(Stored data entries)
- - -
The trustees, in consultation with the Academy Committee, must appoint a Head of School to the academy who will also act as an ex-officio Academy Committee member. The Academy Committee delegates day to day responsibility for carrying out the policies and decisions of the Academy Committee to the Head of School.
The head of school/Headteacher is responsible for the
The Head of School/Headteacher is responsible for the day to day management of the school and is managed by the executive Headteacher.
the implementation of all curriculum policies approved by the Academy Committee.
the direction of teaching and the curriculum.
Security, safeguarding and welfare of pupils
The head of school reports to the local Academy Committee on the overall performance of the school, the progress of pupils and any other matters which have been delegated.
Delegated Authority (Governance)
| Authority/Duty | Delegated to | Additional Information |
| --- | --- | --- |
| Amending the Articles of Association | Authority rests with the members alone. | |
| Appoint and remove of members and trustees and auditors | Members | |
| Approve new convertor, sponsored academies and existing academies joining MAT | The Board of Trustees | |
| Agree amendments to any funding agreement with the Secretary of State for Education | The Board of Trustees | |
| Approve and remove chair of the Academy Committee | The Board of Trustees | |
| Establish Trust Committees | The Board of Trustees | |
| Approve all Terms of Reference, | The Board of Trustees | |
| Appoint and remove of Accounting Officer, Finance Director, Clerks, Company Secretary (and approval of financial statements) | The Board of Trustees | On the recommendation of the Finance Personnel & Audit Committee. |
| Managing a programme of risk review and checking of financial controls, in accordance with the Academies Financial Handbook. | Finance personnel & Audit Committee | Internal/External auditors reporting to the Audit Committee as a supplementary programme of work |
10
- - -
▸ **INSTRUCTIONS TO FOLLOW**: Starting from the line with "MAT | The Board of Trustees | |" and ending with the final line of the data, quote every line exactly, both ends included.

▸ **RESULT FOR THIS TASK**:
| Approve new convertor, sponsored academies and existing academies joining MAT | The Board of Trustees | |
| Agree amendments to any funding agreement with the Secretary of State for Education | The Board of Trustees | |
| Approve and remove chair of the Academy Committee | The Board of Trustees | |
| Establish Trust Committees | The Board of Trustees | |
| Approve all Terms of Reference, | The Board of Trustees | |
| Appoint and remove of Accounting Officer, Finance Director, Clerks, Company Secretary (and approval of financial statements) | The Board of Trustees | On the recommendation of the Finance Personnel & Audit Committee. |
| Managing a programme of risk review and checking of financial controls, in accordance with the Academies Financial Handbook. | Finance personnel & Audit Committee | Internal/External auditors reporting to the Audit Committee as a supplementary programme of work |
10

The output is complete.